The covenants in the neighborhood require the 189-acre property to be a golf facility until 2019. But after that, it could be sold and developed into something else, according to Ancil Taylor, a member of the district's board.

Fear that a new development on the site would drive down the value of the surrounding homes is at the core of the move to purchase the course, he said.

Following nationwide trends, the course has drawn fewer players, and parts of the 36,000-square-foot clubhouse are in need of upgrades.

A report commissioned by the property owners found that within the first year, the clubhouse would require about $890,000 in renovations. Another $437,000 in upgrades would be needed in years 2 through 12, the report says.

A few years ago, the owners of the golf course notified the property owners that they would be willing to sell it, but the property owners association could not legally purchase it, Taylor said.
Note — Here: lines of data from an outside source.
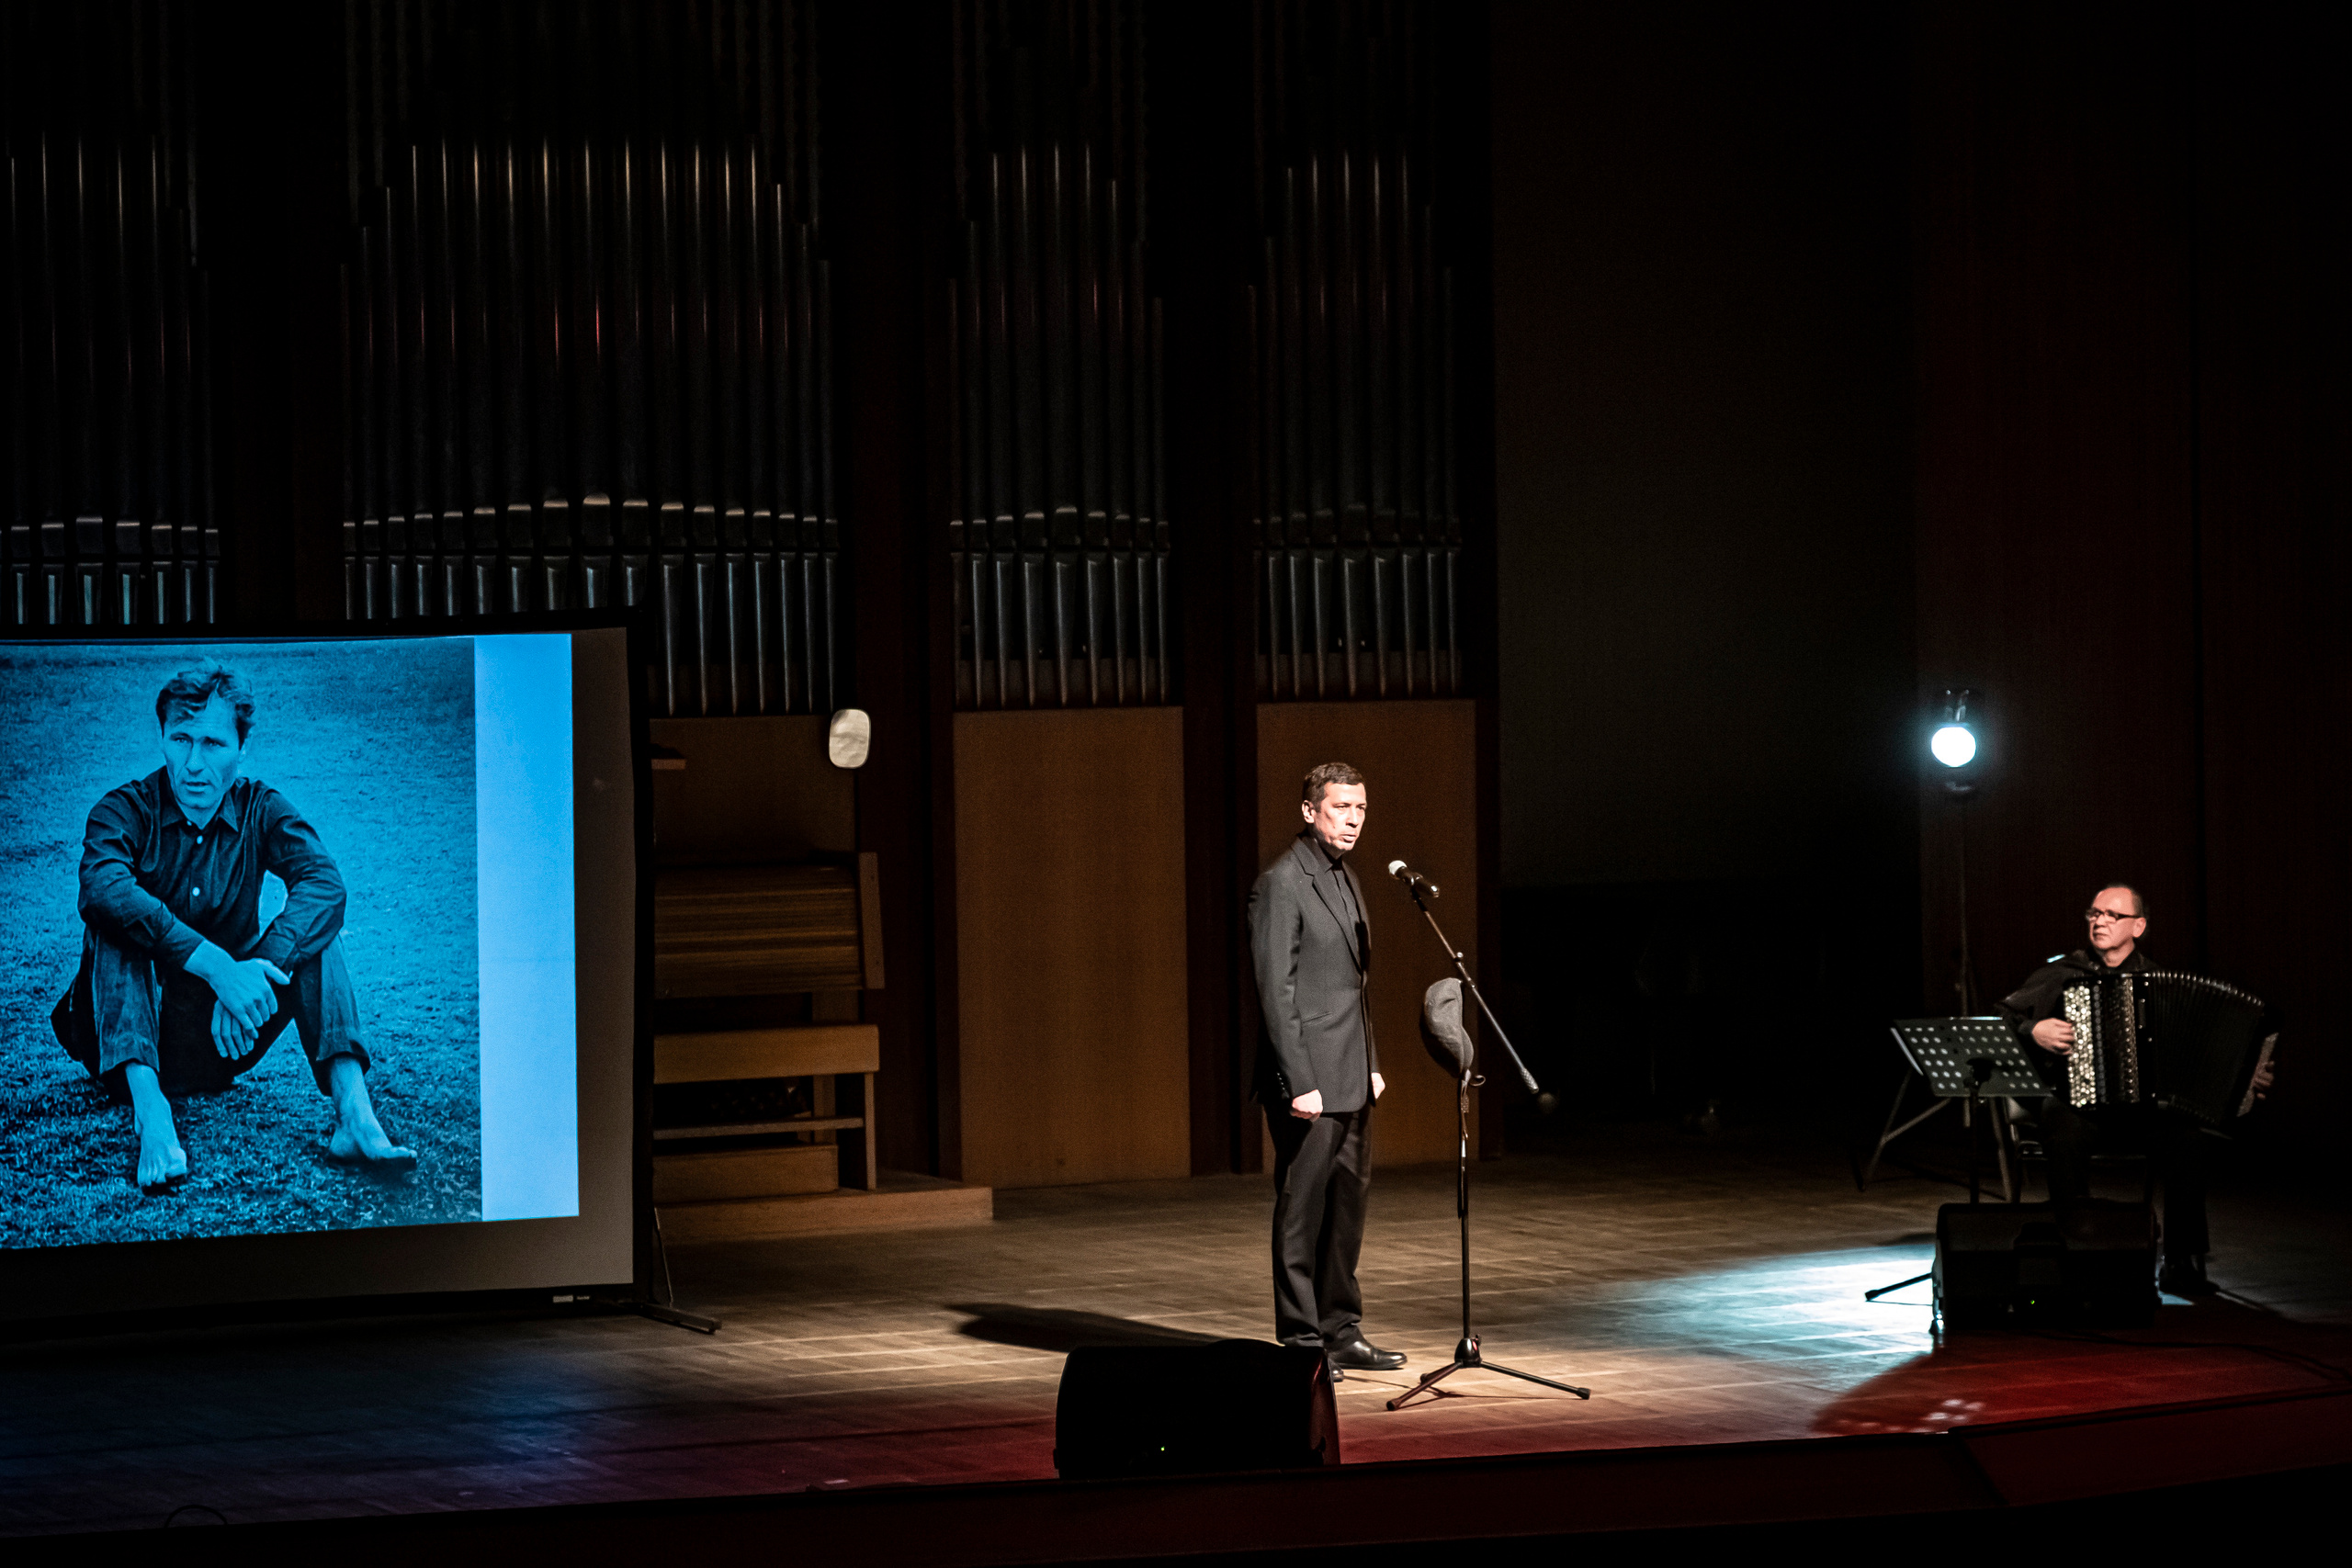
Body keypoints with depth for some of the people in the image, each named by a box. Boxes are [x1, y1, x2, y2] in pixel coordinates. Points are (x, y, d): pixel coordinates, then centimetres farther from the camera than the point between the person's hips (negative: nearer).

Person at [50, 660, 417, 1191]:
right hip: (136, 1033, -2)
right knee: (115, 925, -28)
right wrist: (215, 965, -43)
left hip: (224, 1037, 2)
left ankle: (353, 1112, -32)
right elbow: (102, 885, -33)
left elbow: (324, 883, -21)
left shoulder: (258, 810, -1)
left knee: (311, 928, -16)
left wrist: (256, 967, -38)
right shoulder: (127, 810, -10)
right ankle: (149, 1110, -46)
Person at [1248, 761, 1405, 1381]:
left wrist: (1372, 1064, 18)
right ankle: (1301, 1341, 1)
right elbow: (1276, 990, -17)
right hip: (1307, 1078, -9)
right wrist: (1300, 1084, -20)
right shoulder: (1282, 883, -13)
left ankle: (1341, 1331, 20)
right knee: (1302, 1209, -3)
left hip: (1350, 1075, 9)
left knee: (1347, 1204, 12)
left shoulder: (1344, 877, 15)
The company that owns the course then closed nine of the holes and stopped maintaining them, he said. 

"We were able to get a special district created under the state and the parish in order to possibly levy a tax and purchase the property and operate it," Taylor said. 

The district already has a purchase agreement to buy the golf course for $1.674 million. If the tax is approved, the sale will go through early next year.

Taylor said he believes the proposal has broad support within the district. A survey conducted earlier this year showed that 83 percent of respondents felt that what happens to the golf course will affect their property values, and 62 percent would be willing to pay "some" tax to be able to use the facility.

"There are always people that are going to push back against a tax," Taylor said. "I'm usually one of those." But in this case, the potential benefits to property values would make the tax worth it, he said.

A 45-mill tax assessed on a $275,000 house with a homestead exemption would equate to $900 per year, or $75 per month. The neighborhood's covenants require a minimum of 2,500 square feet per house, and some have up to 6,000 or 7,000 square feet, Taylor said. 

If the tax is approved, the district plans to begin making immediate upgrades to the golf facility. A report commissioned by the district found that nearly $900,000 worth of repairs and maintenance to the clubhouse would need to be done within the first year to bring it up to the level of quality needed to attract events such as weddings and other parties. 

The district also plans to spend another $450,000 on a new pool, and about $200,000 is earmarked for tennis courts, Taylor said. There are also plans for dining options and fitness facilities.

The district projects that the golf course could become profitable sometime in the mid-2020s, though that's not the focus of this effort.

"We are trying to build something that will be fully available to the residents of the community," Taylor said.